ICCV 2019
Crowd Counting with Deep Structured Scale Integration Network
Lingbo Liu, Zhilin Qiu, Guanbin Li, Shufan Liu, Wanli Ouyang, and Liang Lin*
ICCV 2019

Abstract


    Automatic estimation of the number of people in unconstrained crowded scenes is a challenging task and one major difficulty stems from the huge scale variation of people. In this paper, we propose a novel Deep Structured Scale Integration Network (DSSINet) for crowd counting, which addresses the scale variation of people by using structured feature representation learning and hierarchically structured loss function optimization. Unlike conventional methods which directly fuse multiple features with weighted average or concatenation, we first introduce a Structured Feature Enhancement Module based on conditional random fields (CRFs) to refine multiscale features mutually with a message passing mechanism. In this module, each scale-specific feature is considered as a continuous random variable and passes complementary information to refine the features at other scales. Second, we utilize a Dilated Multiscale Structural Similarity loss to enforce our DSSINet to learn the local correlation of people’s scales within regions of various size, thus yielding high-quality density maps. Extensive experiments on four challenging benchmarks well demonstrate the effectiveness of our method. Specifically, our DSSINet achieves improvements of 9.5% error reduction on Shanghaitech dataset and 24.9% on UCF-QNRF dataset against the state-of-the-art methods.

 

 

Framework


 

 

Experiment


 

 

 

Conclusion


In this paper, we develop a Deep Structured Scale Integration Network for crowd counting, which handles the huge variation of people’s scales from two aspects, including structured feature representation learning and hierarchically structured loss function optimization.

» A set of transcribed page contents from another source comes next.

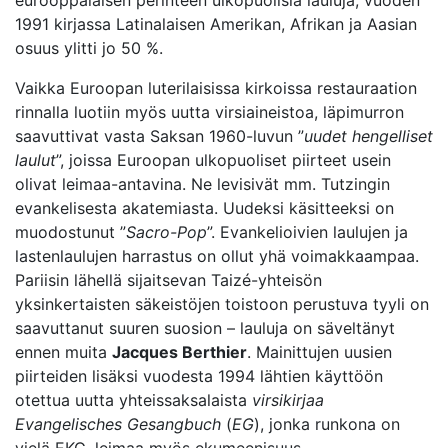
eurooppalaisen perinteen ulkopuolisia lauluja, vuoden
1991 kirjassa Latinalaisen Amerikan, Afrikan ja Aasian
osuus ylitti jo 50 %.
Vaikka Euroopan luterilaisissa kirkoissa restauraation
rinnalla luotiin myös uutta virsiaineistoa, läpimurron
saavuttivat vasta Saksan 1960-luvun ”
uudet hengelliset
laulut
”, joissa Euroopan ulkopuoliset piirteet usein
olivat leimaa-antavina. Ne levisivät mm. Tutzingin
evankelisesta akatemiasta. Uudeksi käsitteeksi on
muodostunut ”
Sacro-Pop
”. Evankelioivien laulujen ja
lastenlaulujen harrastus on ollut yhä voimakkaampaa.
Pariisin lähellä sijaitsevan Taizé-yhteisön
yksinkertaisten säkeistöjen toistoon perustuva tyyli on
saavuttanut suuren suosion – lauluja on säveltänyt
ennen muita
Jacques Berthier
. Mainittujen uusien
piirteiden lisäksi vuodesta 1994 lähtien käyttöön
otettua uutta yhteissaksalaista
virsikirjaa
Evangelisches Gesangbuch
(
EG
), jonka runkona on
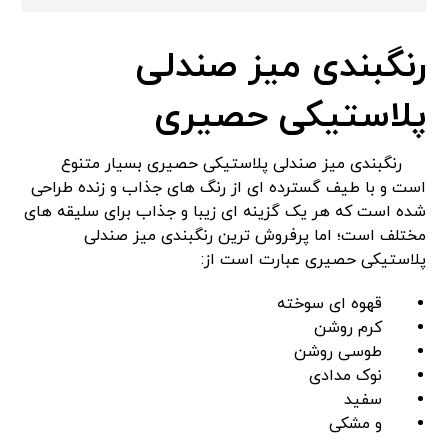
رنگبندی میز صندلی
پلاستیکی حصیری
رنگبندی میز صندلی پلاستیکی حصیری بسیار متنوع
است و با طیف گسترده ای از رنگ های جذاب و زنده طراحی
شده‌ است که هر یک گزینه‌ ای زیبا و جذاب برای سلیقه های
مختلف است؛ اما پرفروش ترین رنگبندی میز صندلی
پلاستیکی حصیری عبارت است از:
قهوه ای سوخته
کرم روشن
طوسی روشن
نوک مدادی
سفید
و مشکی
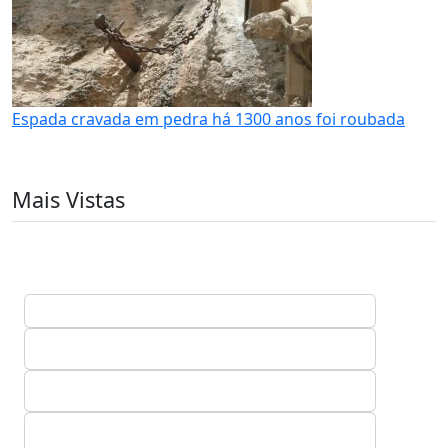
Espada cravada em pedra há 1300 anos foi roubada
Mais Vistas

First, a Structured Feature Enhancement Module based on conditional random fields (CRFs) is proposed to mutually refine multiple features and boost their robustness. Second, we utilize a Dilated Multiscale Structural Similarity Loss to force our network to learn the local correlation within regions of various sizes, thereby producing locally consistent estimation results. Extensive experiments on four benchmarks show that our method achieves superior performance in comparison to the state-of-the-art methods.